We explicitly teach students that men and boys are not the problem, rather it is the social and cultural systems (that broadly privilege boys and men) within which all genders function that enables gender-based violence. By placing a greater focus on the structural and cultural factors contributing to gender-based violence we can then broaden the conversations to be about the ways those systems limit and oppress all genders.

Chanel Contos’ book Consent Laid Bare opens with the Michael Brooks quote ‘Be ruthless with systems and kind with people’.  

The singular most problematic system at the root of gender-based violence is patriarchy. Currently though, in many contexts using the word ‘patriarchy’ is met with eyerolls and the label of ‘radical feminist’ or ‘man-hater’. Rarely does the term ‘patriarchy’ engage men and boys in positive and productive conversations though – it disengages them. As a team, we have had to work hard to consider how we have conversations with young people about that very system of power that privileges (and limits) men, without using the term ‘patriarchy.’  

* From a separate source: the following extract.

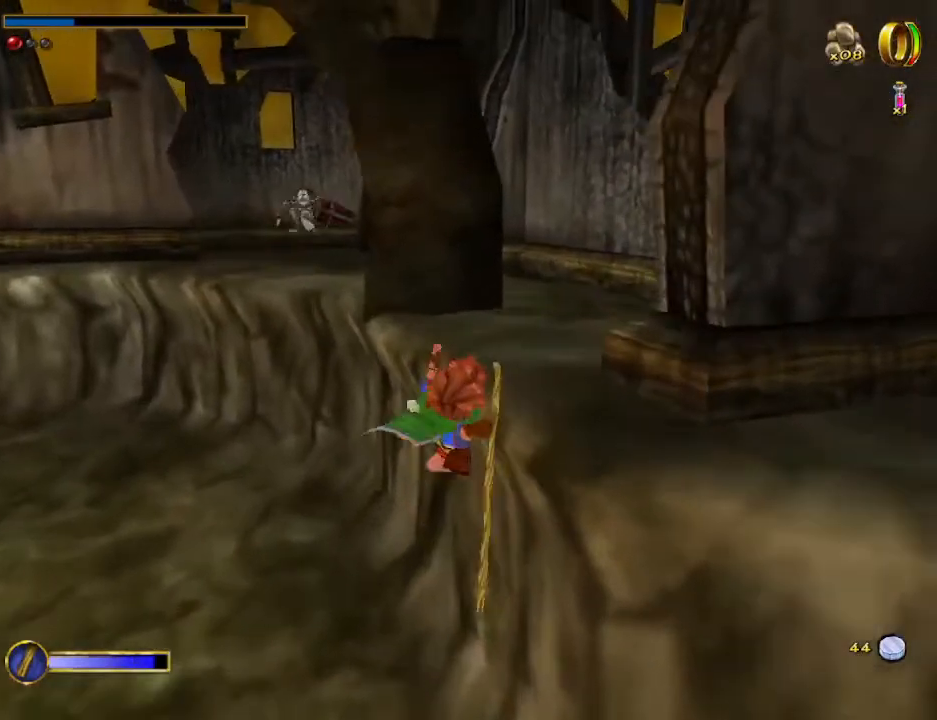
{"keys": [], "mouse": [], "events": [[333, "d", "down"], [400, "w", "up"], [500, "d", "up"]]}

We, and the sector at large, still have unanswered questions with regards to how we effectively engage boys and young men in conversations about ending gender-based violence. But to sum up, there are a few things we are certain of. Firstly, to ensure gender-based violence prevention programs are effective and engaging, they must be co-designed with boys and young men.  

Secondly, asking students to hold space for two truths ensures boys and young men feel seen in their experiences of gender, without diminishing the gendered nature of the problem. And framing the problem of gender-based violence as being a symptom of patriarchal systems creates space for productive conversations about the ways that all individuals, regardless of gender, are harmed.

Finally, one thing we are certain of is that we can’t be looking to prevent gender-based violence, without investing in men’s mental health, and in their ability to form meaningful connections and thrive in relationships. Gender-based violence prevention programs must be delivered alongside mental health and emotional literacy programs for boys and young men, in order to help them be better for themselves and the people in their lives.